Regarding safety, the safety profile of the ibrutinib plus chemoimmunotherapy regimen was consistent with previously reported data of ibrutinib; the most common grade 3 to 5 adverse effects in the ibrutinib plus chemoimmunotherapy arm vs the chemoimmunotherapy plus ASCT arm were blood and lymphatic system disorders (64.9% and 75.0%, respectively), neutrophil count decreased (24.2% and 23.1%), platelet count decreased (29.4% and 33.2%), and infections and infestations (28.7% and 23.1%).
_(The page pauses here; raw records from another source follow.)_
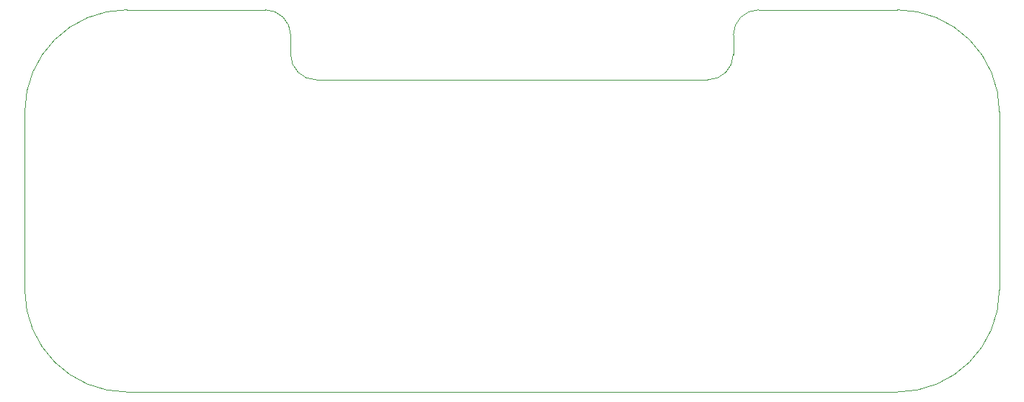
<source format=gm1>
%TF.GenerationSoftware,KiCad,Pcbnew,8.0.2-1*%
%TF.CreationDate,2024-07-01T17:17:08+01:00*%
%TF.ProjectId,solderbit-gamepad,736f6c64-6572-4626-9974-2d67616d6570,v0.6*%
%TF.SameCoordinates,Original*%
%TF.FileFunction,Profile,NP*%
%FSLAX46Y46*%
G04 Gerber Fmt 4.6, Leading zero omitted, Abs format (unit mm)*
G04 Created by KiCad (PCBNEW 8.0.2-1) date 2024-07-01 17:17:08*
%MOMM*%
%LPD*%
G01*
G04 APERTURE LIST*
%TA.AperFunction,Profile*%
%ADD10C,0.100000*%
%TD*%
G04 APERTURE END LIST*
D10*
X75249900Y-36514719D02*
G75*
G02*
X78249999Y-39492755I0J-3000181D01*
G01*
X133260392Y-36514719D02*
X149514700Y-36514719D01*
X127250000Y-44764719D02*
X81250000Y-44764719D01*
X149514700Y-36514719D02*
G75*
G02*
X161514681Y-48514719I0J-11999981D01*
G01*
X130250000Y-41764700D02*
X130250000Y-39514700D01*
X161514719Y-48514719D02*
X161514719Y-69514720D01*
X161514719Y-69514720D02*
G75*
G02*
X149514720Y-81514719I-11999999J0D01*
G01*
X81250000Y-44764719D02*
G75*
G02*
X78250081Y-41764719I0J2999919D01*
G01*
X47014719Y-48514720D02*
X47014719Y-69514720D01*
X149514720Y-81514719D02*
X59014720Y-81514719D01*
X47014719Y-48514720D02*
G75*
G02*
X59014720Y-36514719I12000001J0D01*
G01*
X78250000Y-41764719D02*
X78250000Y-39492755D01*
X130250000Y-39514700D02*
G75*
G02*
X133260392Y-36514718I3000000J0D01*
G01*
X59014720Y-81514719D02*
G75*
G02*
X47014721Y-69514720I0J11999999D01*
G01*
X130250000Y-41764700D02*
G75*
G02*
X127250000Y-44764700I-3000000J0D01*
G01*
X75249900Y-36514719D02*
X59014720Y-36514719D01*
M02*

</source>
“Until now, fit patients with MCL have only had the option of frontline treatment with ASCT and chemotherapy. We’re incredibly proud that with this approval, ibrutinib has become the first alternative therapy for this patient population after demonstrating superior outcomes compared to the current standard of care,” Jessica Vermeulen, vice president of Lymphoma & Leukemia Disease Area Stronghold Leader at Johnson & Johnson Innovative Medicine, said in the press release.1 “This approval reinforces our ongoing commitment to haematological malignancies, and the power of our collaborations with academics and researchers to bring cutting-edge science to areas of high unmet need.”